Veliler alkışladı, müzik yavaşça yükseldi.
Sahneye çıkan çocuklar arasında Dila ve Dilda el eleydi.
Işık onlara vurduğunda, biri gün ışığı gibi parlıyor, diğeri geceyi andırıyordu.
Zıt ama tamamlayıcıydılar.
Şarkı başladığında Dila önde, Dilda arkada ritme ayak uydurdu. Dila’nın gözleri sürekli seyircideydi; babasını bulunca gülümsedi.
Azad o an derin bir nefes aldı, sanki içindeki tüm ağırlık gitmişti.
Efsun’un eli elindeydi. Kadınca bir gurur, anaca bir sevgiyle kızlarına baktı.
Gösteri ilerledikçe çocuklar Mardin yöresine özgü minik figürlerle dans ettiler.
Küçük eller havaya kalktı, etekleri döndü, kahkahalar yankılandı.
Dilda’nın yüzünde babasının o ciddi ifadesi vardı; ama arada bir Dila’ya dönüp gülümseyince Azad kalbinden vurulmuş gibi oldu.
Bir ara Dila mikrofonu kaptı:
“Biz kardeşiz, biz güçlüyüz!” diye bağırdı.
Kalabalık alkış kıyamet koptu.
Azad gururla ayağa kalktı, gözleri nemlenmişti.
Efsun yanına yaklaşıp fısıldadı:
“Senin kızın bu Azad Karaaslan, benzerini doğurmak kolay değil.”
Azad kısık bir sesle, “Sen doğurdun, ben gurur duydum,” dedi.
Gösteri sonunda çocuklar seyircilerin arasına çiçek attılar. Dila elindeki çiçeği babasına doğru fırlattı, Dilda ise annesine.
İkisi de yakaladılar.
Kalabalığın içinde bu dört kişi, kendi dünyalarında kaldılar bir süre.
Sahne bittiğinde Dila ve Dilda hemen koşa koşa ebeveynlerine geldiler.
“Anne! Baba! Biz nasıldık?” diye bağırdılar.
Azad diz çöktü, ikisini de kollarının arasına aldı.
“Benim kızlarım var ya, dünyaya bedel,” dedi, gözlerinde sevgiyle.
Efsun onların saçlarını okşadı. “Bir gün büyüyeceksiniz ama bu sahne hâlâ burada olacak. Çünkü her anne-baba kalbinde çocuğunun ilk ışığını taşır.”
Azad kızlarını yanına çekti, “Bu anı unutmayın… çünkü ben unutmayacağım.”
Dila gülerek, “Baba ben yine sahneye çıkacağım,” dedi.
Dilda hemen araya girdi, “Ben senin yanındayım baba, sahneye değil, evine yakışırım.”
Azad kahkaha attı. “İkiniz de nerede olursanız olun, hep kalbimin ortasındasınız.”

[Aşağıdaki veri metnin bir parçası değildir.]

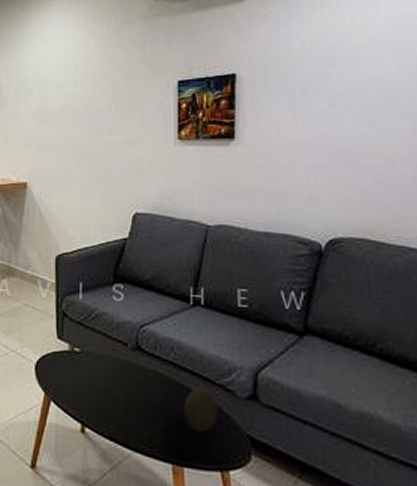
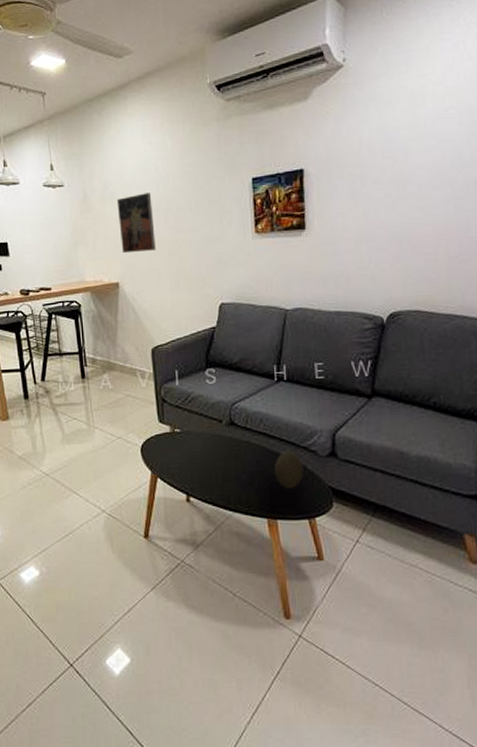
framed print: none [32,91,70,153] -> present [116,193,156,254]

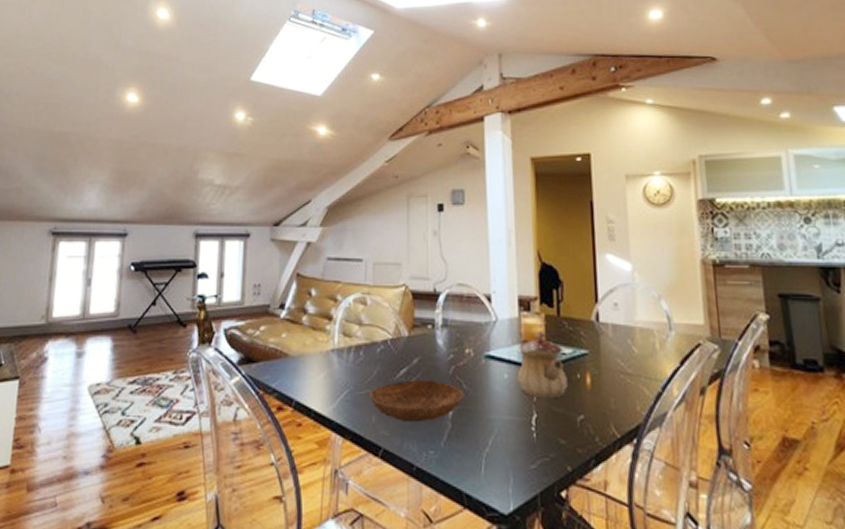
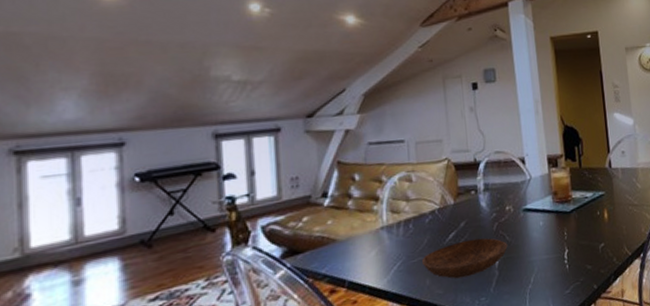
teapot: present [517,332,567,399] -> none [550,182,590,237]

Efsun, onların sarılışını izlerken içinden bir dua geçti:
Rabbim, bu kalabalık dünyanın içinde, birbirini koruyan bir aile olalım hep.

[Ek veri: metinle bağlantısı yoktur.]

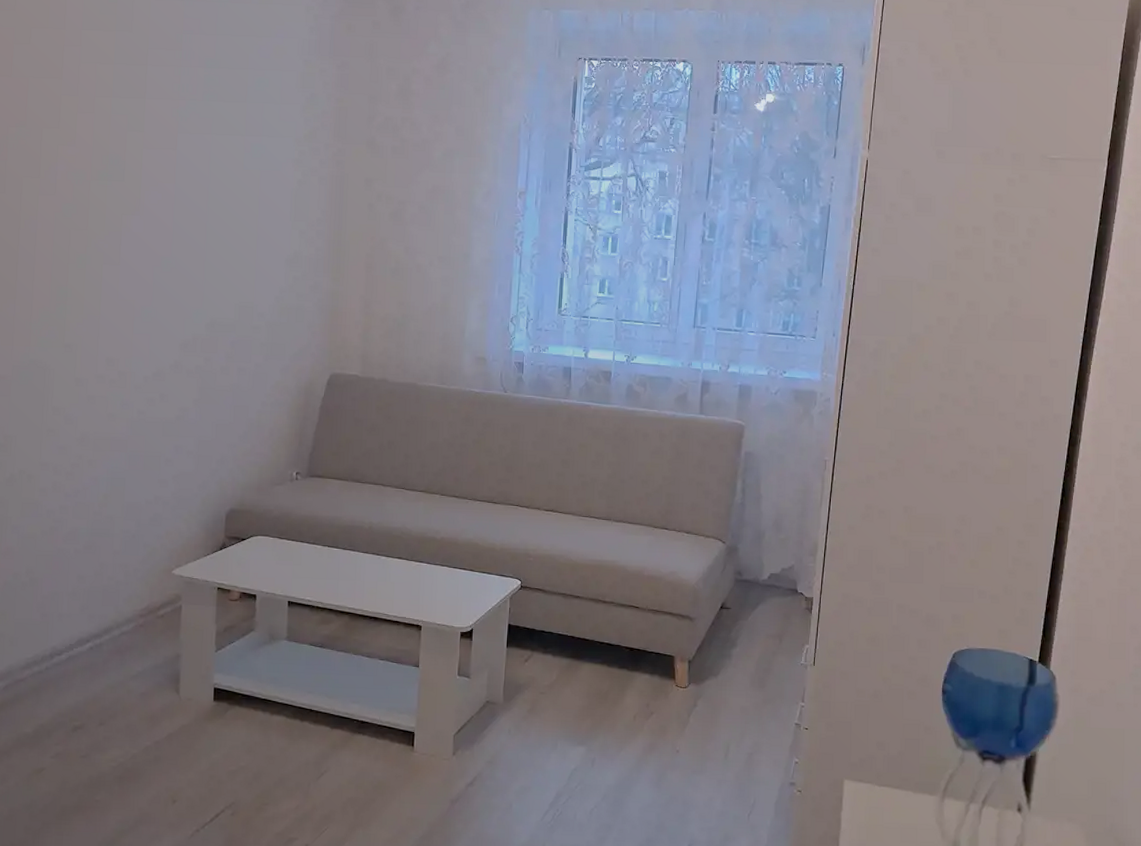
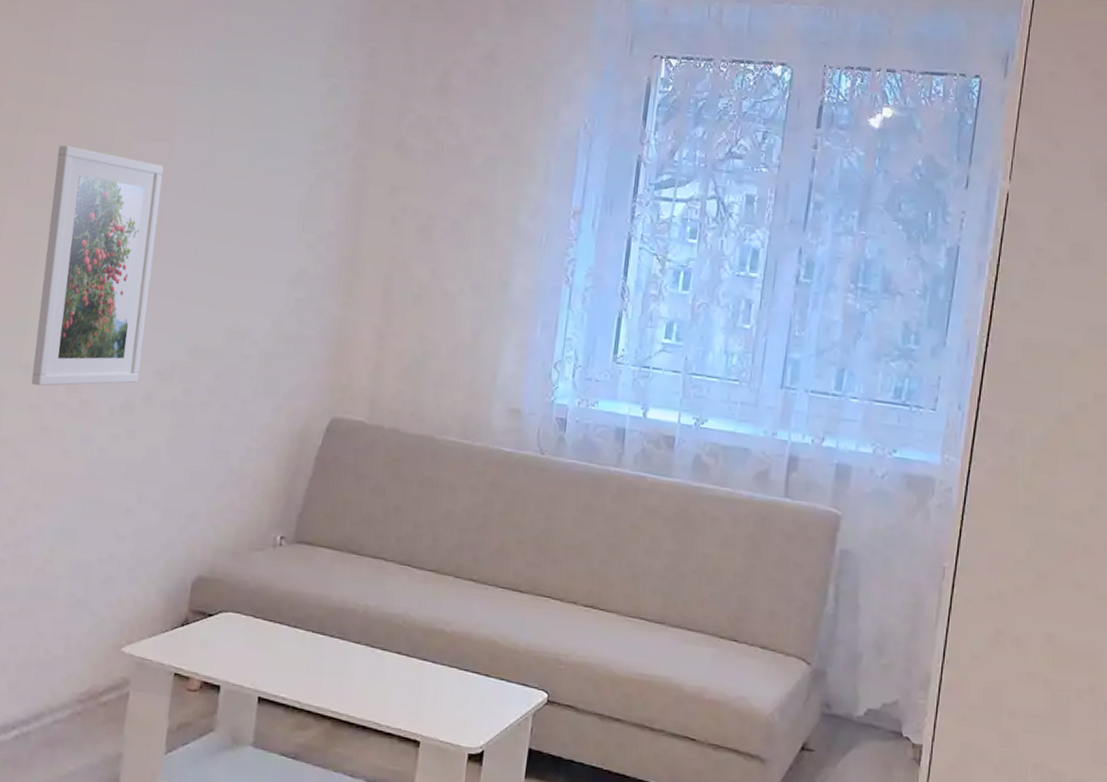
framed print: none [74,156,172,362] -> present [31,144,164,386]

İkizlerin kahkahaları hâlâ bahçede yankılanırken, okulun içinden iki küçük erkek çocuk koşarak onlara doğru geldi.
Üzerlerinde beyaz gömlekler, düzgün taranmış saçlarıyla belli ki sınıf arkadaşlarıydı.
“Dila! Dilda! Gösteriniz harikaydı!” dedi biri, nefes nefese.
Diğeri hemen araya girip, “Öğretmen en çok sizi beğendi, gerçekten çok güzeldiniz,” diye ekledi.
Efsun gülümseyerek iki çocuğu süzdü, ama Azad’ın yüzüne baktığında içinden kahkaha atmamak için kendini zor tuttu.
Azad’ın çenesi hafif kasılmış, göğsü farkında olmadan kabarmıştı.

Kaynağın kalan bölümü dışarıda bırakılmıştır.